Extracted material:
>>>>>

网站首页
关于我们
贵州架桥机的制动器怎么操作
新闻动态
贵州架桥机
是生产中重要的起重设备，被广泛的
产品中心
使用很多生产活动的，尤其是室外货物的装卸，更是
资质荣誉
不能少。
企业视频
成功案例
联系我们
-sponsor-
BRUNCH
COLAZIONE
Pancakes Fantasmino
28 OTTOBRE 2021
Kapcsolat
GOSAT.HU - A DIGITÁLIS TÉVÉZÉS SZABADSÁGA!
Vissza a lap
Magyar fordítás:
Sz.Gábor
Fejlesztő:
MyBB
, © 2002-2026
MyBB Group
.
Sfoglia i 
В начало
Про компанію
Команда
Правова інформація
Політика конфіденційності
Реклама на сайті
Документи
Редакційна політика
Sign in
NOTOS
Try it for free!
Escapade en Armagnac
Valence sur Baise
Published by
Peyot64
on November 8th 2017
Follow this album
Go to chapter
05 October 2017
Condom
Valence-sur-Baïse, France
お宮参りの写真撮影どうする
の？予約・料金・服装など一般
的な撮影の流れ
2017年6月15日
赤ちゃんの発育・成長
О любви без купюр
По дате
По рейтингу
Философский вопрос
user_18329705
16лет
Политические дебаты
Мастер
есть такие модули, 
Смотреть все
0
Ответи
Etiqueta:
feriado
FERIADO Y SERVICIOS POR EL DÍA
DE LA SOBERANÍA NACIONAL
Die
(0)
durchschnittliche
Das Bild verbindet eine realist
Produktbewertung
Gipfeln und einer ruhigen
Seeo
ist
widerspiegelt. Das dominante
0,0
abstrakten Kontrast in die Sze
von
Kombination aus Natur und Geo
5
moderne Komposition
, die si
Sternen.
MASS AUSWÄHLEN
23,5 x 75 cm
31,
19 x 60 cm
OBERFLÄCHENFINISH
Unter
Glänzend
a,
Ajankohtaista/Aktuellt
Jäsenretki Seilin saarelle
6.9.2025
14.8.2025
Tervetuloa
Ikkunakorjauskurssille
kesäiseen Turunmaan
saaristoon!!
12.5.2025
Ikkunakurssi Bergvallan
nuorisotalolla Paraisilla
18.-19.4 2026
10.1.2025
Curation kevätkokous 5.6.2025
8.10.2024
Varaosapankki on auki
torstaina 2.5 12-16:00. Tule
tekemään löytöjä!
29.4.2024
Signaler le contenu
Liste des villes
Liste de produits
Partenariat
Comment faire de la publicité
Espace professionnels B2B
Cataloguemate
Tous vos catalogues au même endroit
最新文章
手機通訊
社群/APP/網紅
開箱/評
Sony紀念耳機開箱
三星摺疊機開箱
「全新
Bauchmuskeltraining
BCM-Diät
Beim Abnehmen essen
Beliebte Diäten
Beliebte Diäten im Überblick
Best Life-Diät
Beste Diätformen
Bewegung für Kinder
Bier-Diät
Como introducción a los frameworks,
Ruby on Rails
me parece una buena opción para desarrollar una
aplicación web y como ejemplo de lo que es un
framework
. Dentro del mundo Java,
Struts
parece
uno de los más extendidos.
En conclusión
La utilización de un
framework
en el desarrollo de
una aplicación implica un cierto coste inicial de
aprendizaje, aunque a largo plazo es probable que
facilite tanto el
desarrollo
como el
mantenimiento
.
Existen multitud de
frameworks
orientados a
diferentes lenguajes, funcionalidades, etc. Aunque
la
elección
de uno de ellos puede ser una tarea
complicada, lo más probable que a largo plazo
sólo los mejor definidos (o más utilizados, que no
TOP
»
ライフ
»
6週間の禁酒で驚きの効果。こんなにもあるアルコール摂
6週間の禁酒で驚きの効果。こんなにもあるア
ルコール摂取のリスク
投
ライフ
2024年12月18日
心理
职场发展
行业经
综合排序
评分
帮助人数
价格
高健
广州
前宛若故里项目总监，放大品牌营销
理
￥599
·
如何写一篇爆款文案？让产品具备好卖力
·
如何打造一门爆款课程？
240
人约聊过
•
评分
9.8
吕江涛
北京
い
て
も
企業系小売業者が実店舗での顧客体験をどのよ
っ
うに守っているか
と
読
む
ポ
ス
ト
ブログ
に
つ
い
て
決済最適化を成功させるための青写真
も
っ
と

<<<<<

Action item:
Quote the records word for word, starting at the first line and ending with the line that contains "me parece una".

Written reply:
网站首页
关于我们
贵州架桥机的制动器怎么操作
新闻动态
贵州架桥机
是生产中重要的起重设备，被广泛的
产品中心
使用很多生产活动的，尤其是室外货物的装卸，更是
资质荣誉
不能少。
企业视频
成功案例
联系我们
-sponsor-
BRUNCH
COLAZIONE
Pancakes Fantasmino
28 OTTOBRE 2021
Kapcsolat
GOSAT.HU - A DIGITÁLIS TÉVÉZÉS SZABADSÁGA!
Vissza a lap
Magyar fordítás:
Sz.Gábor
Fejlesztő:
MyBB
, © 2002-2026
MyBB Group
.
Sfoglia i 
В начало
Про компанію
Команда
Правова інформація
Політика конфіденційності
Реклама на сайті
Документи
Редакційна політика
Sign in
NOTOS
Try it for free!
Escapade en Armagnac
Valence sur Baise
Published by
Peyot64
on November 8th 2017
Follow this album
Go to chapter
05 October 2017
Condom
Valence-sur-Baïse, France
お宮参りの写真撮影どうする
の？予約・料金・服装など一般
的な撮影の流れ
2017年6月15日
赤ちゃんの発育・成長
О любви без купюр
По дате
По рейтингу
Философский вопрос
user_18329705
16лет
Политические дебаты
Мастер
есть такие модули, 
Смотреть все
0
Ответи
Etiqueta:
feriado
FERIADO Y SERVICIOS POR EL DÍA
DE LA SOBERANÍA NACIONAL
Die
(0)
durchschnittliche
Das Bild verbindet eine realist
Produktbewertung
Gipfeln und einer ruhigen
Seeo
ist
widerspiegelt. Das dominante
0,0
abstrakten Kontrast in die Sze
von
Kombination aus Natur und Geo
5
moderne Komposition
, die si
Sternen.
MASS AUSWÄHLEN
23,5 x 75 cm
31,
19 x 60 cm
OBERFLÄCHENFINISH
Unter
Glänzend
a,
Ajankohtaista/Aktuellt
Jäsenretki Seilin saarelle
6.9.2025
14.8.2025
Tervetuloa
Ikkunakorjauskurssille
kesäiseen Turunmaan
saaristoon!!
12.5.2025
Ikkunakurssi Bergvallan
nuorisotalolla Paraisilla
18.-19.4 2026
10.1.2025
Curation kevätkokous 5.6.2025
8.10.2024
Varaosapankki on auki
torstaina 2.5 12-16:00. Tule
tekemään löytöjä!
29.4.2024
Signaler le contenu
Liste des villes
Liste de produits
Partenariat
Comment faire de la publicité
Espace professionnels B2B
Cataloguemate
Tous vos catalogues au même endroit
最新文章
手機通訊
社群/APP/網紅
開箱/評
Sony紀念耳機開箱
三星摺疊機開箱
「全新
Bauchmuskeltraining
BCM-Diät
Beim Abnehmen essen
Beliebte Diäten
Beliebte Diäten im Überblick
Best Life-Diät
Beste Diätformen
Bewegung für Kinder
Bier-Diät
Como introducción a los frameworks,
Ruby on Rails
me parece una buena opción para desarrollar una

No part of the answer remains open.